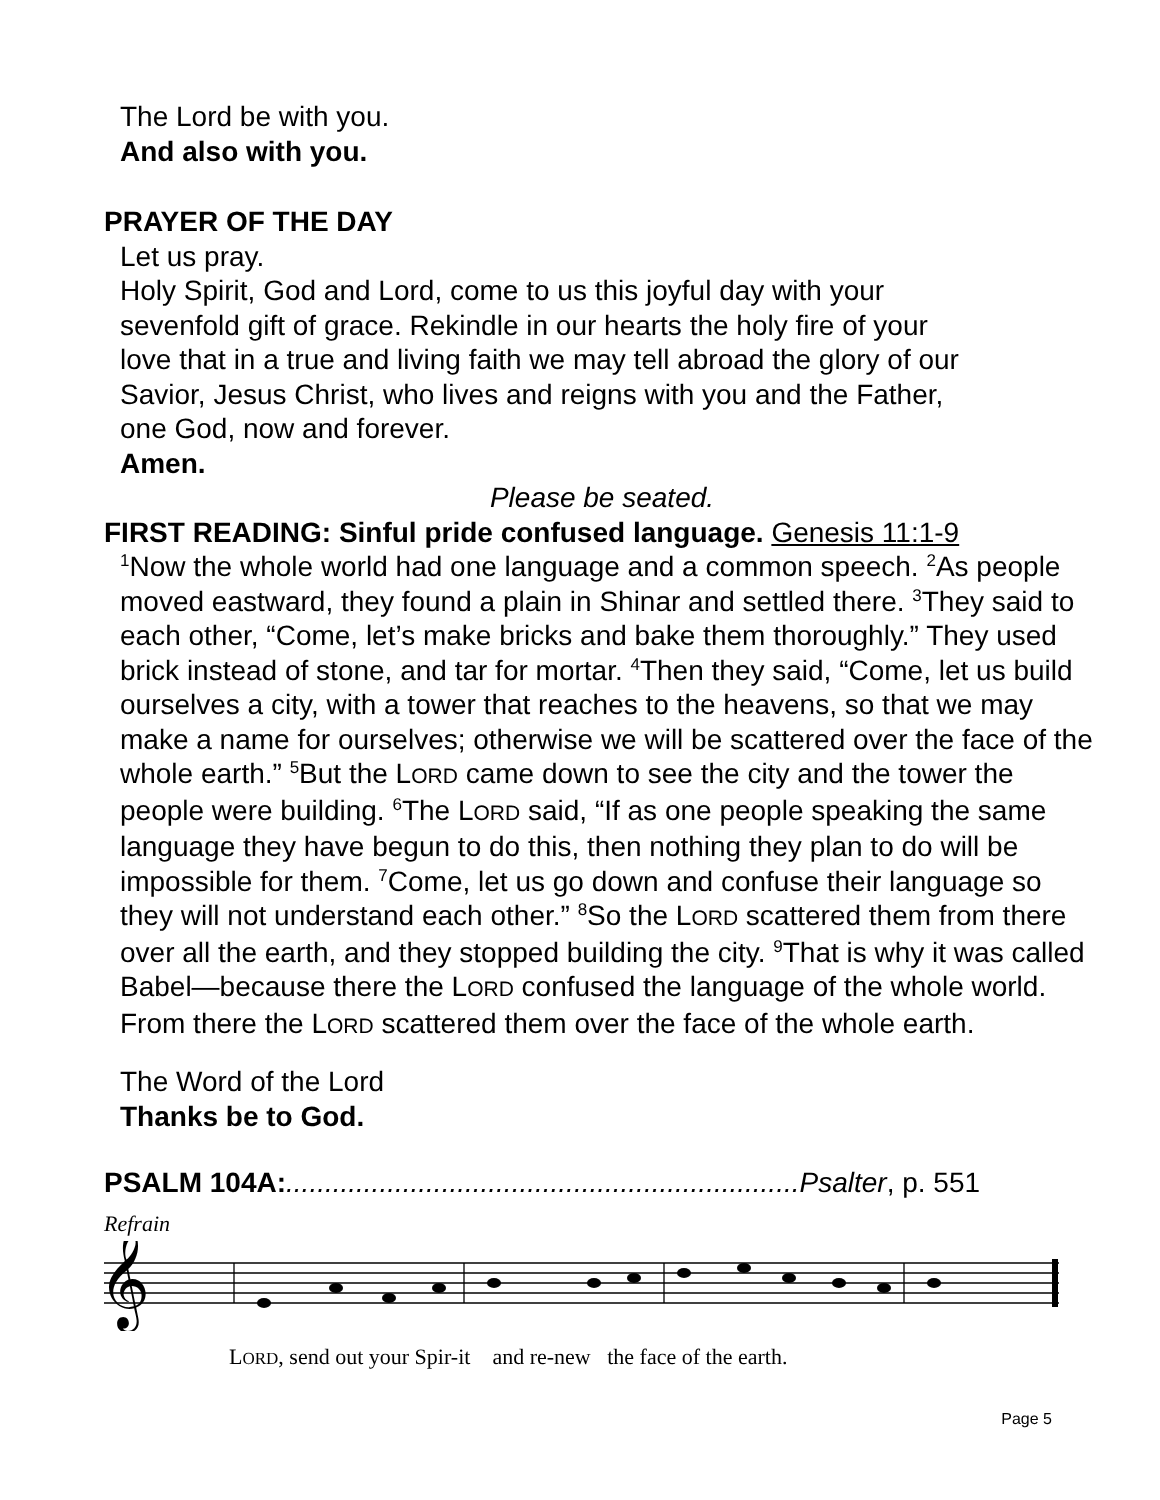The Lord be with you.
And also with you.
PRAYER OF THE DAY
Let us pray.
Holy Spirit, God and Lord, come to us this joyful day with your
sevenfold gift of grace. Rekindle in our hearts the holy fire of your
love that in a true and living faith we may tell abroad the glory of our
Savior, Jesus Christ, who lives and reigns with you and the Father,
one God, now and forever.
Amen.
Please be seated.
FIRST READING: Sinful pride confused language. Genesis 11:1-9
<sup>1</sup> Now the whole world had one language and a common speech. <sup>2</sup>As people moved eastward, they found a plain in Shinar and settled there. <sup>3</sup>They said to each other, “Come, let’s make bricks and bake them thoroughly.” They used brick instead of stone, and tar for mortar. <sup>4</sup>Then they said, “Come, let us build ourselves a city, with a tower that reaches to the heavens, so that we may make a name for ourselves; otherwise we will be scattered over the face of the whole earth.” <sup>5</sup>But the LORD came down to see the city and the tower the people were building. <sup>6</sup>The LORD said, “If as one people speaking the same language they have begun to do this, then nothing they plan to do will be impossible for them. <sup>7</sup>Come, let us go down and confuse their language so they will not understand each other.” <sup>8</sup>So the LORD scattered them from there over all the earth, and they stopped building the city. <sup>9</sup>That is why it was called Babel—because there the LORD confused the language of the whole world. From there the LORD scattered them over the face of the whole earth.
The Word of the Lord
Thanks be to God.
PSALM 104A:..................................................................Psalter, p. 551
Refrain
𝄞
LORD, send out your Spir-it and re-new the face of the earth.
Page 5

# # # # #

_What is required_
Which lines above carry the string "your"? Copy those lines.

_Result for this task_
Holy Spirit, God and Lord, come to us this joyful day with your
sevenfold gift of grace. Rekindle in our hearts the holy fire of your
LORD, send out your Spir-it and re-new the face of the earth.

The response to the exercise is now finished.